いや、待てよ? 冷静に考えると目の前のアリーシャも多分INTは高いはず。多分防御力も低いはずだ。
「もしアリーシャが魔剣を持つとしたらどんなのにする?」
私の言葉にアリーシャは少し驚いたような顔をする。
「まさかこの私を参考にするって言うの?」
薄々感じていたことだが、彼女はかなりプライドが高い人物のようである。が、アリーシャは私をじっくり眺めてはあっと息を吐いた。
「……まああなたも只者ではなさそうだけど。まず魔剣には大まかな方向性が二つある。一つは物理的に強い剣を魔法で強化するパターン。もう一つは使用者の魔力を具現化する媒介として使用するパターン。後者は剣というよりは魔道具に近いかもね。私は力はないから後者寄りかな。はい、ここまでが前提ね」
「なるほど」
とはいえこのゲーム、魔力と知力は別ステータスとして存在するから魔力が乗るタイプの剣ではそんなには強くならない。
「その上で、私ほどの天才だと大量の術式を組み込んだ魔剣を作る。戦闘の際にどの魔法を起動させるかを瞬時に判断しないといけないんだけど、時々で最適な組み合わせを選ぶことで最強の力を発揮できる。まあそんな高度な魔剣、私にしか使いこなせないだろうけど」
なるほど、INTが高い人がそういう系の魔剣を使うのか。解説しながらアリーシャは自分の想像にわくわくしている。
「ちょうどこの鉱石、大量の魔法を組み合わせても大丈夫そうだし。自分用に最強の魔剣を作ってしまおうかな」
妄想の世界に旅立ち始めたアリーシャを引き戻すように私は声をかける。
「あ、じゃあそれ私にも作って」
「は?」
アリーシャがドン引きした様子でこちらを見る。
「しがない辺境領主がこの私と同じ魔剣を使おうって言うの!? 高位の魔剣は誰にでも使いこなせる物ではないのよ!?」
「うん」
失礼だな。しがない辺境領主であることは否定しないけど。
「屈辱だわ……でもそこまで言うなら後悔させてあげる。最強の魔剣を作って、そして格の違いというものを教えてあげるわ!」
どうやらアリーシャの闘志に火がついたようである。ただ、それで素晴らしい魔剣を作ってもらえるのならばありがたいことではある。

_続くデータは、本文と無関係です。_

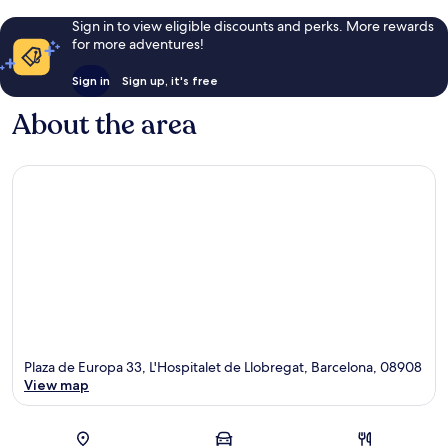
Sign in to view eligible discounts and perks. More rewards
for more adventures!
Sign in
Sign up, it's free
About the area
Plaza de Europa 33, L'Hospitalet de Llobregat, Barcelona, 08908
View map
Map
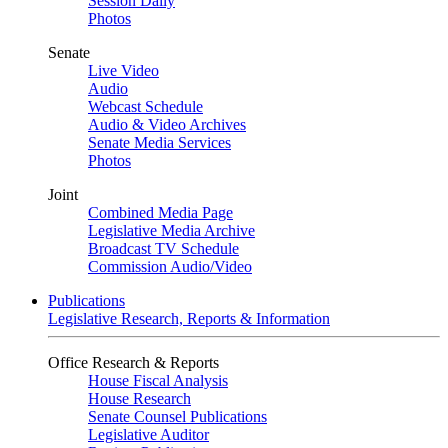
Session Daily
Photos
Senate
Live Video
Audio
Webcast Schedule
Audio & Video Archives
Senate Media Services
Photos
Joint
Combined Media Page
Legislative Media Archive
Broadcast TV Schedule
Commission Audio/Video
Publications
Legislative Research, Reports & Information
Office Research & Reports
House Fiscal Analysis
House Research
Senate Counsel Publications
Legislative Auditor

「じゃあここの石もらえるだけもらってくから。あと工房とかある? ちょっと貸して欲しい」
いや、ないんじゃないかな? 工業のレベル初期値だし。
「ごめん、私しがない辺境領主だから……」
私の言葉にアリーシャは一瞬刺すような視線でこちらを睨みつける。
「は? まあいいわ、私には神の手があるから。魔道具の量産はまだしも、魔剣一本作るならどの道ほぼ手作業だし、やってやる」
「任せた」
そんな訳でアリーシャの魔剣鍛錬が始まった。
一方の私も大忙しだった。まずは麓のヴォルノ村の人々に採掘を行わせる。そして採掘したユキノダイトの精練も行わなければならないので、館に戻って炉の手配もしなければならない。私以外にその辺のことに詳しい人がいない(人材不足ではなく私の能力が高いだけだと思いたい)ため、その辺の手配も基本的に全部自前になる。
そんなこんなで慌ただしい日が三日ほど続いたころ。私の館に一振りの魔剣を携えたアリーシャがやってきた。その目は不眠と興奮によるものか真っ赤に充血しており、顔全体が紅潮している。その様子は私の首を獲りに来たバーサーカーと言っても過言ではないくらいだった。